Files can be transferred using either file distribution or URL download. File distribution is used when the files are added to the application package. If for some reason this is not convenient, e.g. due to size, origin of file or update frequency, Vespa can download the file and make it available for the component. Both types are set up in the config definition file. File distribution uses the path config type, and URL downloading the url type. You can also use the model type for machine-learned models that can be referenced by both model-id, used on Vespa Cloud, and url/path, used on self-hosted deployments. See the config file reference for details.

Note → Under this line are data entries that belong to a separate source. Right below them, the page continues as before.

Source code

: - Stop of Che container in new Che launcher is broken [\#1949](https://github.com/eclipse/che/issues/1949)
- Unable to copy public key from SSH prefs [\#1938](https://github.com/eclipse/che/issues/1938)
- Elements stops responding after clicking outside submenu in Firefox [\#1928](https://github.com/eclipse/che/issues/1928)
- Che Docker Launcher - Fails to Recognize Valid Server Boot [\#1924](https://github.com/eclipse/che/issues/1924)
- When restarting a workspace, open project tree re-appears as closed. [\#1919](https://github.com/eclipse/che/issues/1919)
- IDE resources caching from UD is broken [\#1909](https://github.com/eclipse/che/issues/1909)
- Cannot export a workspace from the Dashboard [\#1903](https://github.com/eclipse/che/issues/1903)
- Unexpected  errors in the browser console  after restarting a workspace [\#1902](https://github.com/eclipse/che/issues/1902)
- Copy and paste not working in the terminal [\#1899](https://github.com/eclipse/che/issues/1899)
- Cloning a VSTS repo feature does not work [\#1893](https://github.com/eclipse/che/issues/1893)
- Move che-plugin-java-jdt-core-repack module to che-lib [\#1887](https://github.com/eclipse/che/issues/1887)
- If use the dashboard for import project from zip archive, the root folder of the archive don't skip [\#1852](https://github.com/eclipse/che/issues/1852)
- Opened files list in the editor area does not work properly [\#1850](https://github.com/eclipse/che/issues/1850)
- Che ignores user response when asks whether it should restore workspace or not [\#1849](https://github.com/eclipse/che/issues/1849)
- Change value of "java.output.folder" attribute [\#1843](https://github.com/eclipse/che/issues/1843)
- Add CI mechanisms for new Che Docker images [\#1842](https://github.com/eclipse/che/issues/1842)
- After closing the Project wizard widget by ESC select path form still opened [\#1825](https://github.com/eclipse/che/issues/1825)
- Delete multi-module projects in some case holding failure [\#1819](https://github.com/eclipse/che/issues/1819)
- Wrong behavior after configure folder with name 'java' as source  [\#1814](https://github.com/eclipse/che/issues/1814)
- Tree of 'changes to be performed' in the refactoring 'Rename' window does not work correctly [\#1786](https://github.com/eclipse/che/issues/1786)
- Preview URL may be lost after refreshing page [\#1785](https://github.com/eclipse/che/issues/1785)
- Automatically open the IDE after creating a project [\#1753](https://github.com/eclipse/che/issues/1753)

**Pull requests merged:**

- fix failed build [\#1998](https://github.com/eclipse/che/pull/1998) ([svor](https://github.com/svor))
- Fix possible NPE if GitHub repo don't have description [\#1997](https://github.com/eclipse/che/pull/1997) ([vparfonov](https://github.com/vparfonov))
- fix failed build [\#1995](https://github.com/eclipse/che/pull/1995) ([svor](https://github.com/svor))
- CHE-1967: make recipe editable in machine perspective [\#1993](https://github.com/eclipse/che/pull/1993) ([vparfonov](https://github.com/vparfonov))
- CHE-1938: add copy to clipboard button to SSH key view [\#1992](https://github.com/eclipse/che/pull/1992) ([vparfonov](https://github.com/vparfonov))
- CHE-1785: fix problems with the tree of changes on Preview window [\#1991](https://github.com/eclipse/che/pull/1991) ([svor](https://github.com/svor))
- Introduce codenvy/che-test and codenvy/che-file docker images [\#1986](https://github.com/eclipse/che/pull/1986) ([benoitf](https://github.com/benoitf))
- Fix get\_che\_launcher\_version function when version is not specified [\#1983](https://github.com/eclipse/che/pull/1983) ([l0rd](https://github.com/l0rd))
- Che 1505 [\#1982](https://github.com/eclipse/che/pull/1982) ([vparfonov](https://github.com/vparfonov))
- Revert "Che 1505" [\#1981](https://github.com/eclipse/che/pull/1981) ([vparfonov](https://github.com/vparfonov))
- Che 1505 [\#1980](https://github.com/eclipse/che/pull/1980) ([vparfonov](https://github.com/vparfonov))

In the following example we will show the usage of all three types. Assume this config definition, named my-component.def:


myFile path
myUrl url
myModel model

The file must reside in the application package, and the path (relative to the application package root) must be given in the component's configuration in services.xml:

<container version="1.0">
    <component id="com.mydomain.mypackage.MyComponent">
        <config name="com.mydomain.mypackage.my-component">
            <myModel model-id="id-provided-by-Vespa-Cloud" url/path="as-above"/>

An example component that uses these files:

package com.mydomain.mypackage;
import java.io.File;

public class MyComponent {
    private final File fileFromFileDistribution;
    private final File fileFromUrlDownload;

    public MyComponent(MyComponentConfig config) {
        pathFromFileDistribution = config.myFile();
        fileFromUrlDownload      = config.myUrl();
        modelFilePath            = config.myModel();

The myFile() and myModel() getter returns a java.nio.Path object, while the myUrl() getter returns a java.io.File object. The container framework guarantees that these files are fully present at the given location before the component constructor is invoked so they can always be accessed right away.

When the client asks for config that uses the url or model config type with an URL, the content will be downloaded and cached on the nodes that need it. If you want to change the content, the application package needs to be updated with a new URL for the changed content and the application deployed, otherwise the cached content will still be used. This avoids unintended changes to the application without any change to it if the content of an URL changes.